━━━ Page ━━━
= Dinic's algorithm =

Algorithm for computing the maximal flow of a network

Dinic's algorithm or Dinitz's algorithm is a strongly polynomial algorithm for computing the maximum flow in a flow network, conceived in 1970 by Israeli (formerly Soviet) computer scientist Yefim Dinitz. The algorithm runs in $O(|V|^2|E|)$ time and is similar to the Edmonds–Karp algorithm, which runs in $O(|V||E|^2)$ time, in that it uses shortest augmenting paths. The introduction of the concepts of the level graph and blocking flow enable Dinic's algorithm to achieve its performance.

==History==
Dinitz invented the algorithm in January 1969, as a master's student in Georgy Adelson-Velsky's group. A few decades later, he would recall:

In Adel'son-Vel'sky's Algorithms class, the lecturer had a habit of giving the problem to be discussed at the next meeting as an exercise to students. The DA was invented in response to such an exercise. At that time, the author was not aware of the basic facts regarding [the Ford–Fulkerson algorithm] ...

Ignorance sometimes has its merits. Very probably, DA would not have been invented then, if the idea of possible saturated edge desaturation had been known to the author.

In 1970, Dinitz published a description of the algorithm in Doklady Akademii Nauk SSSR. In 1974, Shimon Even and (his then Ph.D. student) Alon Itai at the Technion in Haifa were very curious and intrigued by Dinitz's algorithm as well as Alexander V. Karzanov's related idea of blocking flow. However it was hard for them to decipher these two papers, each being limited to four pages to meet the restrictions of journal Doklady Akademii Nauk SSSR. Even did not give up, and after three days of effort managed to understand both papers except for the layered network maintenance issue. Over the next couple of years, Even gave lectures on "Dinic's algorithm", mispronouncing the name of the author while popularizing it. Even and Itai also contributed to this algorithm by combining BFS and DFS, which is how the algorithm is now commonly presented.

For about 10 years of time after the Ford–Fulkerson algorithm was invented, it was unknown if it could be made to terminate in polynomial time in the general case of irrational edge capacities. This caused a lack of any known polynomial-time algorithm to solve the max flow problem in generic cases. Dinitz's algorithm and the Edmonds–Karp algorithm (published in 1972) both independently showed that in the Ford–Fulkerson algorithm, if each augmenting path is the shortest one, then the length of the augmenting paths is non-decreasing and the algorithm always terminates.
━━━ Provided records ━━━
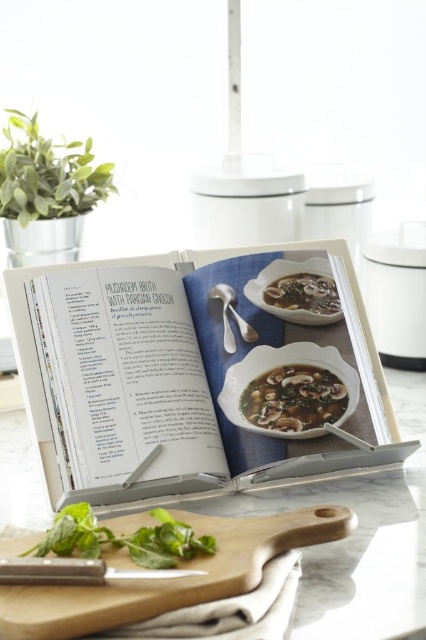
Is the position of white glossy cookbook at center more distant than that of wooden cutting board at lower center?

Yes, white glossy cookbook at center is behind wooden cutting board at lower center.

Between white glossy cookbook at center and wooden cutting board at lower center, which one has more height?

white glossy cookbook at center is taller.

The image size is (426, 640). In order to click on white glossy cookbook at center in this screenshot , I will do `click(187, 374)`.

Where is `white glossy cookbook at center`? This screenshot has width=426, height=640. white glossy cookbook at center is located at coordinates (187, 374).

Is point (62, 532) farther from viewer compared to point (328, 308)?

No, (62, 532) is closer to viewer.

Is point (183, 552) farther from viewer compared to point (299, 305)?

That is False.

The width and height of the screenshot is (426, 640). I want to click on green leafy herb at lower left, so click(x=123, y=538).

Is white glossy cookbook at center taller than satin silver spoon at upper center?

Yes, white glossy cookbook at center is taller than satin silver spoon at upper center.

This screenshot has height=640, width=426. Find the location of `white glossy cookbook at center`. white glossy cookbook at center is located at coordinates (187, 374).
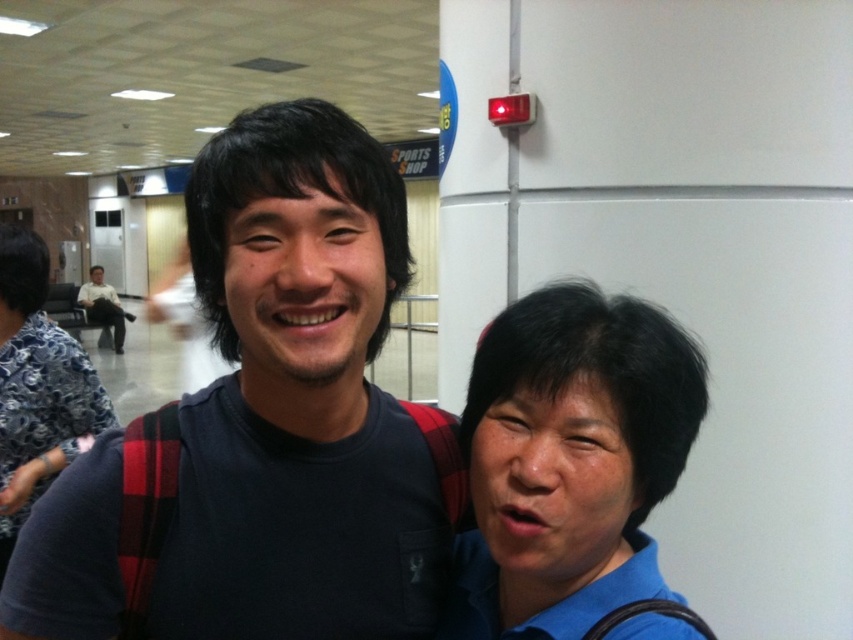
Question: Which of the following is the farthest from the observer?

Choices:
 (A) (120, 316)
 (B) (242, 184)
 (C) (48, 378)

Answer: (A)

Question: Considering the real-world distances, which object is farthest from the matte black shirt at left?

Choices:
 (A) floral-patterned shirt at left
 (B) dark blue t-shirt at center

Answer: (B)

Question: Does dark blue t-shirt at center lie behind matte black shirt at left?

Choices:
 (A) yes
 (B) no

Answer: (B)

Question: Observing the image, what is the correct spatial positioning of floral-patterned shirt at left in reference to matte black shirt at left?

Choices:
 (A) left
 (B) right

Answer: (B)

Question: Is dark blue t-shirt at center behind floral-patterned shirt at left?

Choices:
 (A) no
 (B) yes

Answer: (A)

Question: Which of the following is the closest to the observer?

Choices:
 (A) (631, 356)
 (B) (120, 326)

Answer: (A)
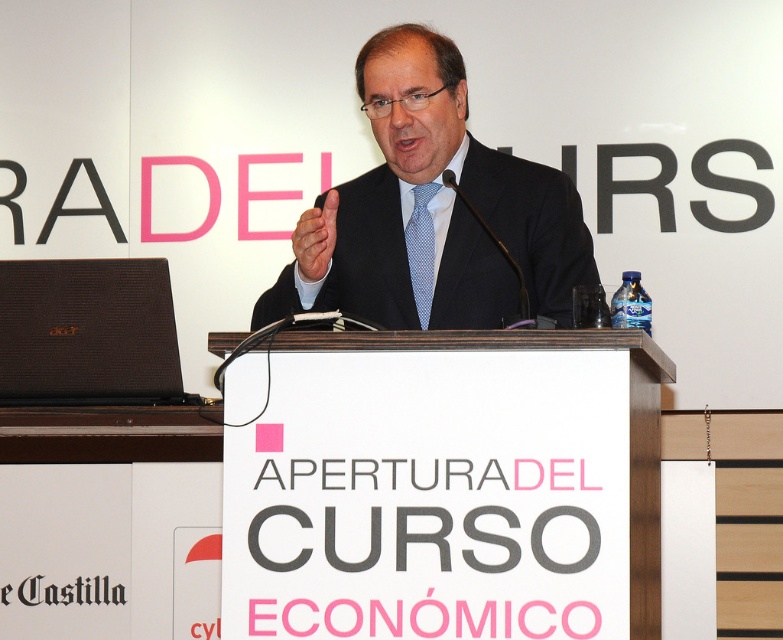
Question: Does dark blue suit at center lie behind brown textured laptop at left?

Choices:
 (A) yes
 (B) no

Answer: (B)

Question: Does dark blue suit at center appear on the left side of brown textured laptop at left?

Choices:
 (A) yes
 (B) no

Answer: (B)

Question: Considering the relative positions of dark blue suit at center and brown textured laptop at left in the image provided, where is dark blue suit at center located with respect to brown textured laptop at left?

Choices:
 (A) below
 (B) above

Answer: (B)

Question: Which point is farther to the camera?

Choices:
 (A) brown textured laptop at left
 (B) dark blue suit at center

Answer: (A)

Question: Which point appears farthest from the camera in this image?

Choices:
 (A) (74, 403)
 (B) (323, 195)

Answer: (B)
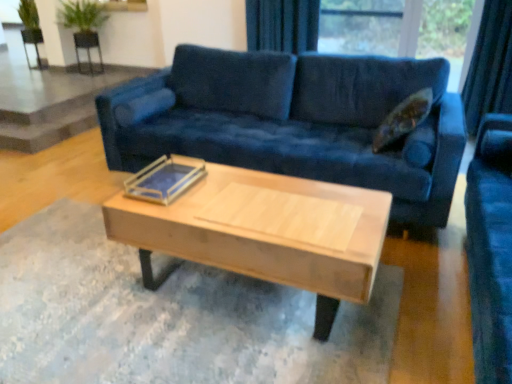
Question: Based on their positions, is black mesh chair at upper left, positioned as the first armchair in right-to-left order, located to the left or right of metallic silver armchair at upper left, marked as the first armchair in a left-to-right arrangement?

Choices:
 (A) right
 (B) left

Answer: (A)

Question: From their relative heights in the image, would you say black mesh chair at upper left, the second armchair when ordered from left to right, is taller or shorter than metallic silver armchair at upper left, marked as the first armchair in a left-to-right arrangement?

Choices:
 (A) tall
 (B) short

Answer: (B)

Question: Which object is positioned closest to the velvet blue couch at center?

Choices:
 (A) velvet dark blue curtain at upper center
 (B) metallic silver armchair at upper left, the second armchair in the right-to-left sequence
 (C) clear acrylic tray at center
 (D) black mesh chair at upper left, the second armchair when ordered from left to right
 (E) light wood/wooden coffee table at center

Answer: (E)

Question: Which object is positioned closest to the velvet dark blue curtain at upper center?

Choices:
 (A) clear acrylic tray at center
 (B) velvet blue couch at center
 (C) black mesh chair at upper left, positioned as the first armchair in right-to-left order
 (D) light wood/wooden coffee table at center
 (E) metallic silver armchair at upper left, the second armchair in the right-to-left sequence

Answer: (B)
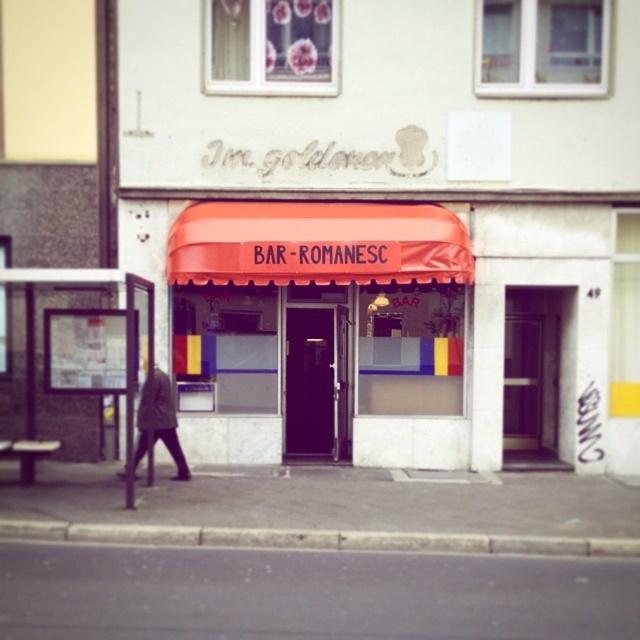
Question: Which point appears farthest from the camera in this image?

Choices:
 (A) (74, 272)
 (B) (243, 3)
 (C) (156, 422)
 (D) (4, 552)

Answer: (B)

Question: Can you confirm if gray concrete pavement at lower center is thinner than dark gray coat at left?

Choices:
 (A) no
 (B) yes

Answer: (A)

Question: Where is gray concrete pavement at lower center located in relation to dark gray coat at left in the image?

Choices:
 (A) right
 (B) left

Answer: (A)

Question: Which of the following is the closest to the observer?

Choices:
 (A) gray concrete pavement at lower center
 (B) black asphalt at lower center
 (C) orange fabric awning at center
 (D) transparent glass bus stop at left

Answer: (B)

Question: Is orange fabric awning at center to the right of gray concrete pavement at lower center from the viewer's perspective?

Choices:
 (A) no
 (B) yes

Answer: (A)

Question: Which object is positioned farthest from the dark gray coat at left?

Choices:
 (A) orange fabric awning at center
 (B) black asphalt at lower center
 (C) gray concrete pavement at lower center

Answer: (C)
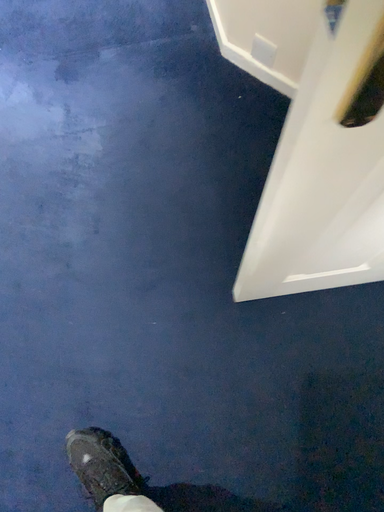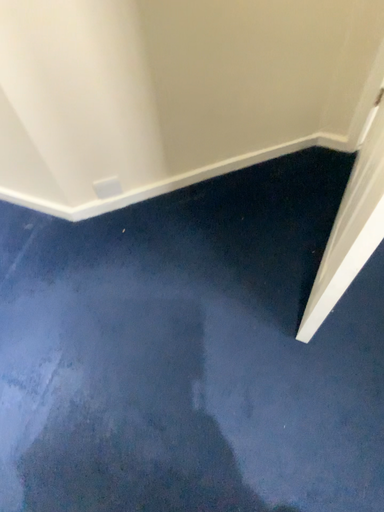
Question: Which way did the camera rotate in the video?

Choices:
 (A) rotated upward
 (B) rotated downward

Answer: (A)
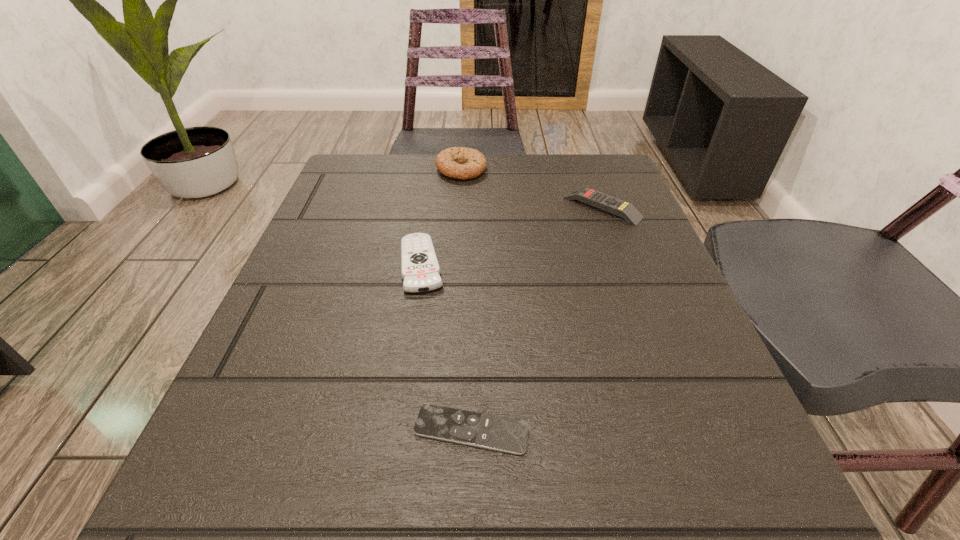
Find the location of `free spot between the farthest object and the third farthest object`. free spot between the farthest object and the third farthest object is located at coordinates (442, 217).

Find the location of a particular element. free space between the nearest remote control and the second nearest remote control is located at coordinates (446, 347).

Find the location of a particular element. free space that is in between the third shortest object and the third farthest object is located at coordinates (512, 236).

This screenshot has height=540, width=960. I want to click on object that is the second closest one to the second nearest remote control, so click(463, 163).

The height and width of the screenshot is (540, 960). I want to click on object identified as the third closest to the farthest object, so click(x=491, y=432).

The height and width of the screenshot is (540, 960). I want to click on remote control that stands as the second closest to the nearest object, so click(626, 210).

Choose which remote control is the nearest neighbor to the second nearest remote control. Please provide its 2D coordinates. Your answer should be formatted as a tuple, i.e. [(x, y)], where the tuple contains the x and y coordinates of a point satisfying the conditions above.

[(491, 432)]

You are a GUI agent. You are given a task and a screenshot of the screen. Output one action in this format:
    pyautogui.click(x=<x>, y=<y>)
    Task: Click on the vacant point that satisfies the following two spatial constraints: 1. on the front side of the farthest remote control; 2. on the right side of the tallest object
    
    Given the screenshot: What is the action you would take?
    pyautogui.click(x=459, y=207)

In order to click on vacant space that satisfies the following two spatial constraints: 1. on the front side of the shortest object; 2. on the left side of the bagel in this screenshot , I will do coord(444,430).

I want to click on vacant region that satisfies the following two spatial constraints: 1. on the front side of the nearest object; 2. on the right side of the second shortest object, so click(396, 430).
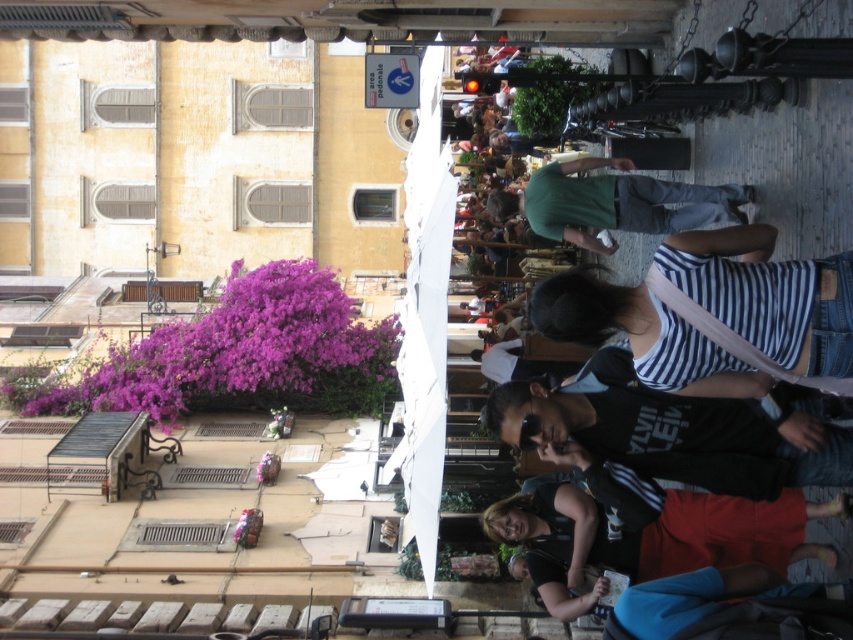
Question: Considering the relative positions of striped cotton shirt at center and red skirt at lower right in the image provided, where is striped cotton shirt at center located with respect to red skirt at lower right?

Choices:
 (A) below
 (B) above

Answer: (B)

Question: Which object is positioned closest to the green fabric shirt at center?

Choices:
 (A) red skirt at lower right
 (B) striped cotton shirt at center

Answer: (A)

Question: Does striped cotton shirt at center come in front of red skirt at lower right?

Choices:
 (A) no
 (B) yes

Answer: (B)

Question: Which object is the farthest from the red skirt at lower right?

Choices:
 (A) striped cotton shirt at center
 (B) green fabric shirt at center

Answer: (A)

Question: Does striped cotton shirt at center appear on the left side of green fabric shirt at center?

Choices:
 (A) no
 (B) yes

Answer: (A)

Question: Which point appears closest to the camera in this image?

Choices:
 (A) (814, 387)
 (B) (614, 224)

Answer: (A)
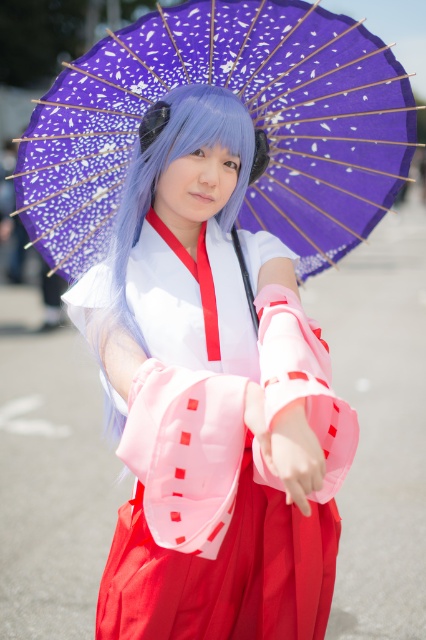
Is matte pink kimono at center closer to camera compared to purple paper umbrella at upper center?

Yes, it is.

Is matte pink kimono at center to the right of purple paper umbrella at upper center from the viewer's perspective?

Correct, you'll find matte pink kimono at center to the right of purple paper umbrella at upper center.

Is point (196, 244) positioned behind point (365, 97)?

No, it is not.

Image resolution: width=426 pixels, height=640 pixels. In order to click on matte pink kimono at center in this screenshot , I will do `click(212, 401)`.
━━━
▶ _What the task asks_
Extend the text on Dinic's algorithm, picking up after its final sentence. The listing has nothing to do with what you're asked to do here.

▶ _Response to the task_
==Definition==
Let $G = ((V,E),c,f,s,t)$ be a network with $c(u,v)$ and $f(u,v)$ the capacity and the flow of the edge $(u,v)$, respectively.

The residual capacity is a mapping $c_f\colon V\times V \to R^+$ defined as,
1. if $(u,v)\in E$,
  - $c_f(u,v) = c(u,v) - f(u,v)$
2. if $(v,u)\in E$,
  - $c_f(u,v) = f(v,u)$
3. $c_f(u,v) = 0$ otherwise.

The residual graph is an unweighted graph $G_f = ((V, E_f), c_f|_{E_f}, s, t)$, where
 $E_f = \{(u,v)\in V \times V \colon\; c_f(u,v) > 0\}$.

An augmenting path is an $s$–$t$ path in the residual graph $G_f$.

Define $\operatorname{dist}(v)$ to be the length of the shortest path from $s$ to $v$ in $G_f$. Then the level graph of $G_f$ is the graph $G_L = ((V, E_L), c_f|_{E_L}, s,t)$, where
 $E_L = \{(u,v)\in E_f \colon\; \operatorname{dist}(v) = \operatorname{dist}(u) + 1\}$.

A blocking flow is an $s$–$t$ flow $f'$ such that the graph $G' = ((V,E_L'), s, t)$ with $E_L' = \{(u,v) \colon\; f'(u,v) < c_f|_{E_L}(u,v)\}$ contains no $s$–$t$ path.

==Algorithm==
Dinic's Algorithm
 Input: A network $G = ((V, E), c, s, t)$.
 Output: An $s$–$t$ flow $f$ of maximum value.
1. Set $f(e) = 0$ for each $e\in E$.
2. Construct $G_L$ from $G_f$ of $G$. If $\operatorname{dist}(t) = \infty$, stop and output $f$.
3. Find a blocking flow $f'$ in $G_L$.
4. Augment flow $f$ by $f'$ and go back to step 2.

==Analysis==
It can be shown that the number of layers in each blocking flow increases by at least 1 each time and thus there are at most $|V|-1$ blocking flows in the algorithm. For each of them:

- the level graph $G_L$ can be constructed by breadth-first search in $O(E)$ time
- a blocking flow in the level graph $G_L$ can be found in $O(VE)$ time

with total running time $O(E + VE) = O(VE)$ for each layer. As a consequence, the running time of Dinic's algorithm is $O(V^2 E)$.

Using a data structure called dynamic trees, the running time of finding a blocking flow in each phase can be reduced to $O(E \log V)$ and therefore the running time of Dinic's algorithm can be improved to $O(VE \log V)$.

=== Special cases ===
In networks with unit capacities, a much stronger time bound holds. Each blocking flow can be found in $O(E)$ time, and it can be shown that the number of phases does not exceed $O(\sqrt{E})$ and $O(V^{2/3})$. Thus the algorithm runs in $O(\min\{V^{2/3}, E^{1/2}\}E)$ time.

In networks that arise from the bipartite matching problem, the number of phases is bounded by $O(\sqrt{V})$, therefore leading to the $O(\sqrt{V} E)$ time bound. The resulting algorithm is also known as Hopcroft–Karp algorithm. More generally, this bound holds for any unit network — a network in which each vertex, except for source and sink, either has a single entering edge of capacity one, or a single outgoing edge of capacity one, and all other capacities are arbitrary integers.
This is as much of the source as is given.